### WHAT THIS TASK INVOLVES:
Beginning with the line that has "Click below" and ending with the line that has "Score/Credit Repair?", retype the entries below exactly, except for the pictures.

---- SUPPLIED MATERIAL

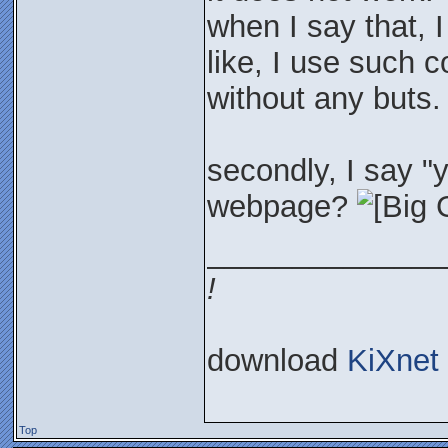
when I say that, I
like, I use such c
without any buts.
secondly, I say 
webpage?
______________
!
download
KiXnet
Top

--------
---- SUPPLIED MATERIAL

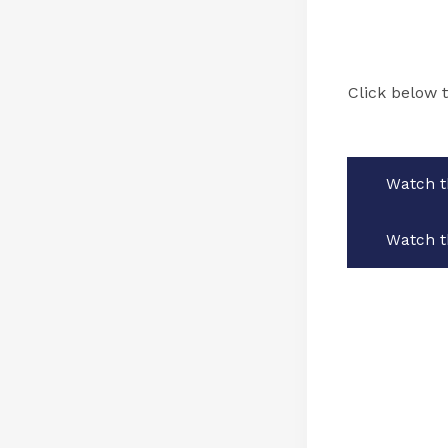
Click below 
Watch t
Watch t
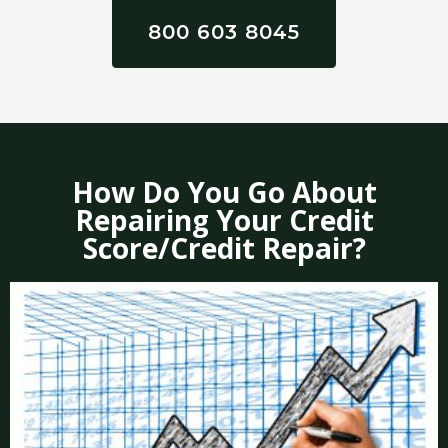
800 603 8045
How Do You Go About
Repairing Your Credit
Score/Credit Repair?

--------

### EXERCISE RESULT:
Click below 
Watch t
Watch t
800 603 8045
How Do You Go About
Repairing Your Credit
Score/Credit Repair?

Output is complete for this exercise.